In the Fall of 1969, Secretary of the Navy John Warner approached H. Ross Perot to discuss the POW/MIA issue. Perot told Committee investigators that at that time Warner, Perot's friend, and Warner's aide (Col. William Leftwich) visited at length about the POW issue. Warner arranged for Perot to talk with Col. Chappie James of the DoD, which in turn led to a meeting with Assistant Secretary of Defense Capen. Eventually, Perot said he talked with Kissinger, who asked him to mount a private effort to assist American prisoners. The objective was to embarrass the North Vietnamese into improving treatment of American prisoners to improve their chance of surviving. Col. Alexander Haig was Perot's liaison with the NSC, he said.

Perot said he responded vigorously to the White House request, launching a spectacular mission that Christmas. A chartered plane was loaded with carefully designed packages for each prisoner -- even for the missing so as to avoid the appearance of having decided their fate, no matter how strong the evidence of death. At the same time, Perot financed a trip to Paris for POW wives and children, where they appealed directly to the Vietnamese mission there.

At home, Perot founded "United We Stand," a POW/MIA awareness group with chapters in most states, which coordinated a letter campaign to the Vietnamese mission in Paris. Later, Perot learned from returned prisoners that their treatment did improve in direct correlation with his efforts.

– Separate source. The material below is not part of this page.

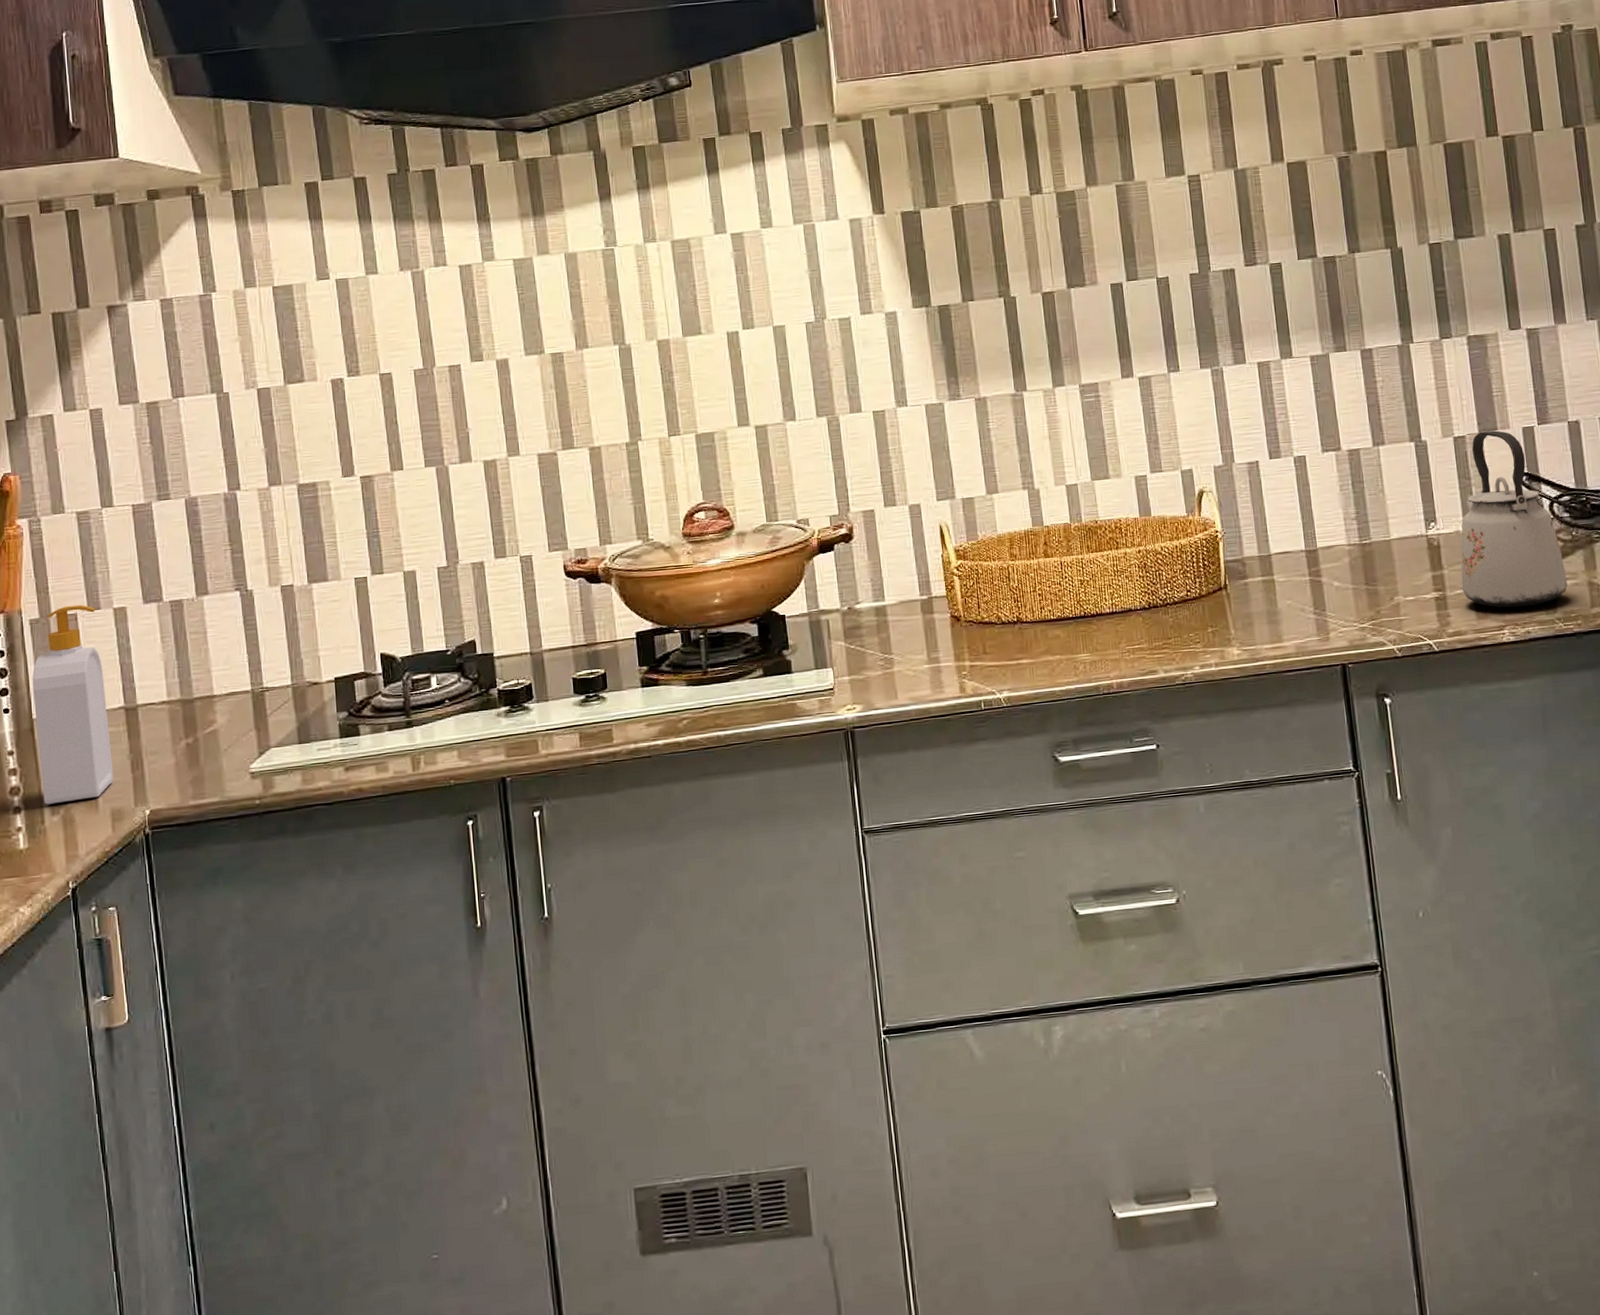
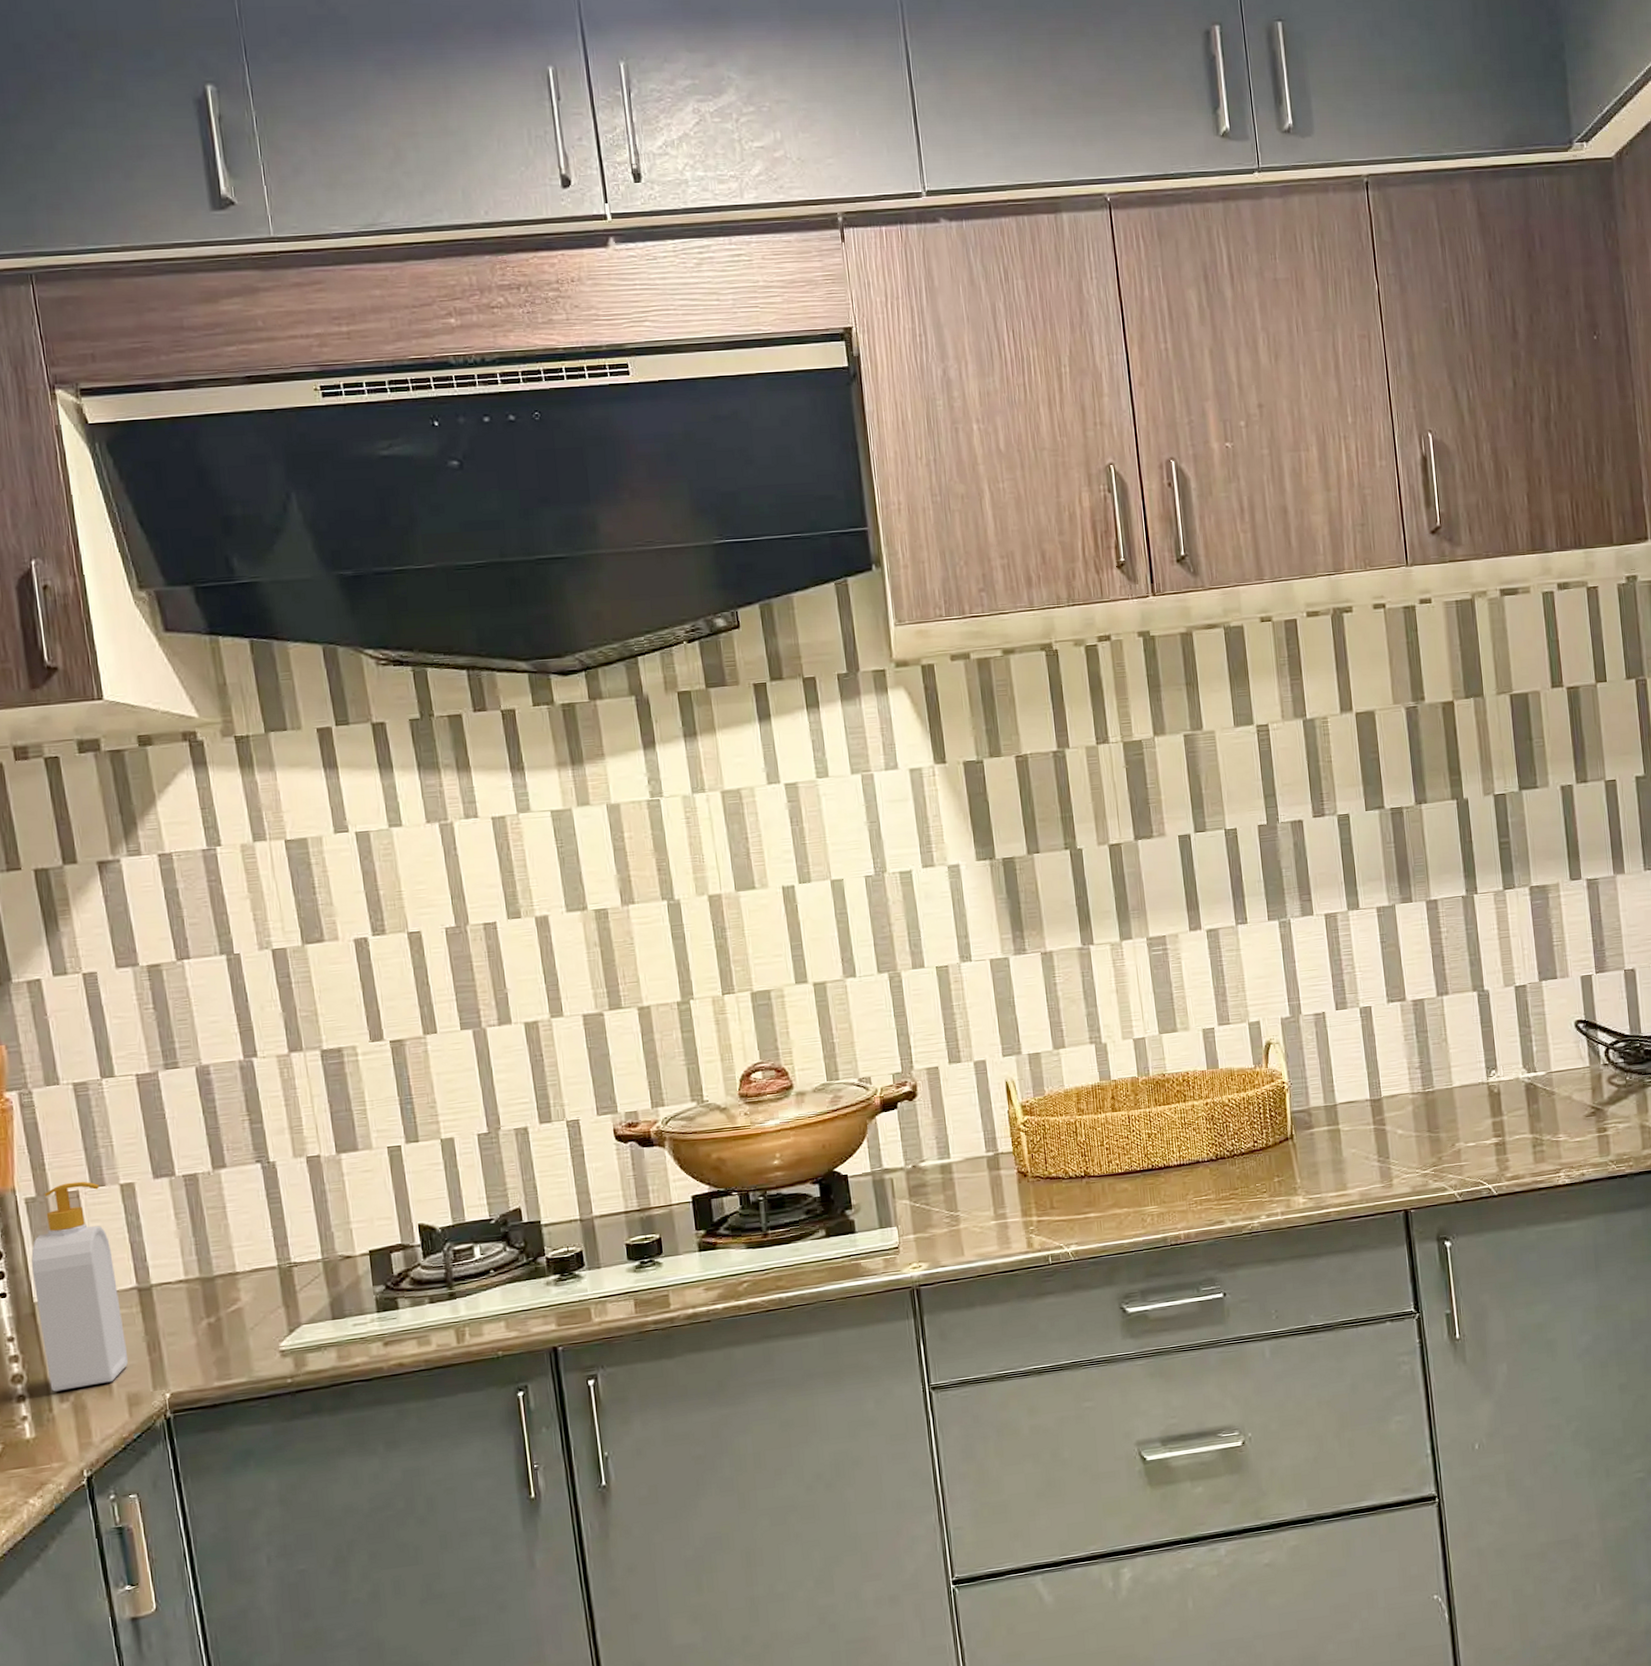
kettle: present [1460,430,1568,608] -> none [1519,979,1621,1152]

A further discussion of the impact of Mr. Perot's work during these years can be found in chapter 7 of this report.

POW Bracelets

The most memorable private effort was distribution of bracelets engraved with the name of American POW/MIAs. Begun by Voices in Vital America (VIVA) and headed at the time by Carol Bates, this approach raised millions of dollars for travel by families to Paris and Moscow to repeat Perot's 1969-70 efforts. VIVA also staged POW/MIA rallies, with guarded help from the DoD.

Nearly a million bracelets have been distributed during the campaign and since, according to the League.

Son Tay Raid

The Nixon Administration's effective use of the Son Tay raid supported its efforts to promote public awareness. Launched under the most stringent secrecy in late November 1970, the raid penetrated North Vietnam to the prison site at Son Tay, some 75 miles west of Hanoi. The raiders made their way in, found an empty prison, and flew out.

Subsequently, with genuine heroes to fed, the country celebrated the effort and honored the participants. The message that the U.S. was capable of such an action, and the connection between their efforts and the plight U.S. POWs endured was obvious and overcame the mission's failure to rescue POWs. The Nixon Administration also used nationwide commemorations to undergird the public awareness efforts.